● **Work to be completed**
Pull every line with "CIRCLE" from the data.

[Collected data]
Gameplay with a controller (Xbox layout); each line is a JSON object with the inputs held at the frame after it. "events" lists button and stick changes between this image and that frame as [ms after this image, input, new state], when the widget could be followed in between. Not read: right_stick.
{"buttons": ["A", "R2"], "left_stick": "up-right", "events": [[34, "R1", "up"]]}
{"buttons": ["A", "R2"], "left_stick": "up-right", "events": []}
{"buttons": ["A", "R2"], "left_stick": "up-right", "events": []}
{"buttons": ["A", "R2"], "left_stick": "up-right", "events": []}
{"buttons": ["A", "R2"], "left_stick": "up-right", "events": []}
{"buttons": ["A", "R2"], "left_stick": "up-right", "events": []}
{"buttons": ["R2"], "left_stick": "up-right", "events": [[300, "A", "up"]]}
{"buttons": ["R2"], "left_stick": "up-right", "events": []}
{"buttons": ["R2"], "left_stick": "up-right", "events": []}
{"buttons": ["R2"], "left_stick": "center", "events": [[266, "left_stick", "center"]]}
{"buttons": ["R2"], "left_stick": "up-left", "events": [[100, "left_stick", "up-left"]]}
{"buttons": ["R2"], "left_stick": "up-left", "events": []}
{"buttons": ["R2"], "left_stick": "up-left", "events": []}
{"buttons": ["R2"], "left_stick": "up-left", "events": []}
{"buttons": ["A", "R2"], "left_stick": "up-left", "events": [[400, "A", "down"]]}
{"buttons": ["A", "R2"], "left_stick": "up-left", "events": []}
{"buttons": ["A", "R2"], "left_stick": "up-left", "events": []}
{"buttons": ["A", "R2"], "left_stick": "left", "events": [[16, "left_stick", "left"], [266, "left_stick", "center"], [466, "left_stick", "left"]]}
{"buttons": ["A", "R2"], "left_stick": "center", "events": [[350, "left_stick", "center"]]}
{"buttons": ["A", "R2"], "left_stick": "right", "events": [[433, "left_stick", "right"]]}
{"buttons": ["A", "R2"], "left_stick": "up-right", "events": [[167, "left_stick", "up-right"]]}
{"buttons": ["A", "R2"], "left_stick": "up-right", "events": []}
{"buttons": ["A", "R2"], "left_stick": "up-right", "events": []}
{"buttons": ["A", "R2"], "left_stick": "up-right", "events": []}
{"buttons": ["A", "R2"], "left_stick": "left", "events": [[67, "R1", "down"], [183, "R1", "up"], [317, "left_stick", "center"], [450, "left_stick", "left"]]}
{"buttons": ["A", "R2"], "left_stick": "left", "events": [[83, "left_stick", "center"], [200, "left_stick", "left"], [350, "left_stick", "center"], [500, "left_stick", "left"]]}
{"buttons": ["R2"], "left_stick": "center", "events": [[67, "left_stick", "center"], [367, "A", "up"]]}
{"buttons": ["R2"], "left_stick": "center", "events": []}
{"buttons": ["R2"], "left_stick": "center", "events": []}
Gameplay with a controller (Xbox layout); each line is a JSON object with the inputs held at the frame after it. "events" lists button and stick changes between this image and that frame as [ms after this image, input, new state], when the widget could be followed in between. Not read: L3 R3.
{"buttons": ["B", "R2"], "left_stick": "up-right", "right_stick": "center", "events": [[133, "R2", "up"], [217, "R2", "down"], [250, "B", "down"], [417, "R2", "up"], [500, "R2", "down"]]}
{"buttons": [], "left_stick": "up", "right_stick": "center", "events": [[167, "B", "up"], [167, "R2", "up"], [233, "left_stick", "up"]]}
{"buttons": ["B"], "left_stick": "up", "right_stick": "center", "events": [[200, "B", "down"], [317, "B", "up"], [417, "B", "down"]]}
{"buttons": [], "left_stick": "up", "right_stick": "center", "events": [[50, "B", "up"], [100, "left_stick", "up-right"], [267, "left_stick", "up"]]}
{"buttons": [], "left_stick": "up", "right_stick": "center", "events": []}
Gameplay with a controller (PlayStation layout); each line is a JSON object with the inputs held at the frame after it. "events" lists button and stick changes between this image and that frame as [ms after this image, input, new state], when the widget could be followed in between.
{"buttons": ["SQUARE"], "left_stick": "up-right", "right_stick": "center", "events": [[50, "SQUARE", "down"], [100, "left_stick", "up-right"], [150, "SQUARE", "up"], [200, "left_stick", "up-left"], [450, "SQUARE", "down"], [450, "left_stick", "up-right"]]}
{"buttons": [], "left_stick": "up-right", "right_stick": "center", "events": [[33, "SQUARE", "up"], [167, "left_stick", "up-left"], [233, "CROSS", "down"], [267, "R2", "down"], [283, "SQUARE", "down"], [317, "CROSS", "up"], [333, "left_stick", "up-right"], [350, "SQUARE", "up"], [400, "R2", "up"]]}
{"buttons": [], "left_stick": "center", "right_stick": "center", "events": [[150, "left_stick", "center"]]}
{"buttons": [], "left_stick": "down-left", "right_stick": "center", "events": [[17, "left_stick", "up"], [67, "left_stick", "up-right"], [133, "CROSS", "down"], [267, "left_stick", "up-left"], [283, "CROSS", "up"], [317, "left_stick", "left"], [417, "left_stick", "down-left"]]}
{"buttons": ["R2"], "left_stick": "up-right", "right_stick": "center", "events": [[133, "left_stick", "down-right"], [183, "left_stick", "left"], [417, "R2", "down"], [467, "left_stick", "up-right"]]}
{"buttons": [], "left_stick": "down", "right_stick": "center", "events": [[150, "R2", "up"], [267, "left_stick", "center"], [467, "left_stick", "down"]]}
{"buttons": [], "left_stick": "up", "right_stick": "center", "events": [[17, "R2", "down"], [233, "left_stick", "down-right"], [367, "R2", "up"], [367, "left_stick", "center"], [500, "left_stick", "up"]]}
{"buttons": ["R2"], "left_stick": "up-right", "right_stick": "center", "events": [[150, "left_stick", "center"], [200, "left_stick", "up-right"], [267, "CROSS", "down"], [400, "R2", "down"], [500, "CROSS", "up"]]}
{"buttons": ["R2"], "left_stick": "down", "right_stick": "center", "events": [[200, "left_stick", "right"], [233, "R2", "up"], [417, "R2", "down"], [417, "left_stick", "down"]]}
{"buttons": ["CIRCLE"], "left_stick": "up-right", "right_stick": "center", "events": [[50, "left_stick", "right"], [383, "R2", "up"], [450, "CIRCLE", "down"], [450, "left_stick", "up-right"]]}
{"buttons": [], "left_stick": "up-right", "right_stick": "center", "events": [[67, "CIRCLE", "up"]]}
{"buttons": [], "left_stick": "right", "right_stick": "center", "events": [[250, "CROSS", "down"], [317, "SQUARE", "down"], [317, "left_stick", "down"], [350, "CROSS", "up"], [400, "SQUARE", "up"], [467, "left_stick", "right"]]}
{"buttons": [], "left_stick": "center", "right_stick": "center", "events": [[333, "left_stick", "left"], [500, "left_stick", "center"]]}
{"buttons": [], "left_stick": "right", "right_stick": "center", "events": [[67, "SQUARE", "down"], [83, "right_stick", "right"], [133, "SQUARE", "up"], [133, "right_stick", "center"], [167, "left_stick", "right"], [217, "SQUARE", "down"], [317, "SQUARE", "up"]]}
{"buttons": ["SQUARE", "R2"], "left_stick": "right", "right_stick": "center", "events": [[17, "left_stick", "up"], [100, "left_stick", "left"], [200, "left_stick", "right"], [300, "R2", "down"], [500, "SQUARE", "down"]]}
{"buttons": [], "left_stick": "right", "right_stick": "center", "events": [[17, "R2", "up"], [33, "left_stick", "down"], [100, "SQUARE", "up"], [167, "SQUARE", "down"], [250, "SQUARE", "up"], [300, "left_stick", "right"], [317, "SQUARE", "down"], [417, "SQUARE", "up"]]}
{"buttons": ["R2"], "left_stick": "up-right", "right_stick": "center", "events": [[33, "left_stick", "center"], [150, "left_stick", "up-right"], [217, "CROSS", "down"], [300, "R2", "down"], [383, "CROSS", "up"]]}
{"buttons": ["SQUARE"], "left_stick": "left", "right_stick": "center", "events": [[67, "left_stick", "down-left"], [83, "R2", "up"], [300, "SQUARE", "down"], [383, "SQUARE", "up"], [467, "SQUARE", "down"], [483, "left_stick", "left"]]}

● **Reply to the exercise**
{"buttons": ["CIRCLE"], "left_stick": "up-right", "right_stick": "center", "events": [[50, "left_stick", "right"], [383, "R2", "up"], [450, "CIRCLE", "down"], [450, "left_stick", "up-right"]]}
{"buttons": [], "left_stick": "up-right", "right_stick": "center", "events": [[67, "CIRCLE", "up"]]}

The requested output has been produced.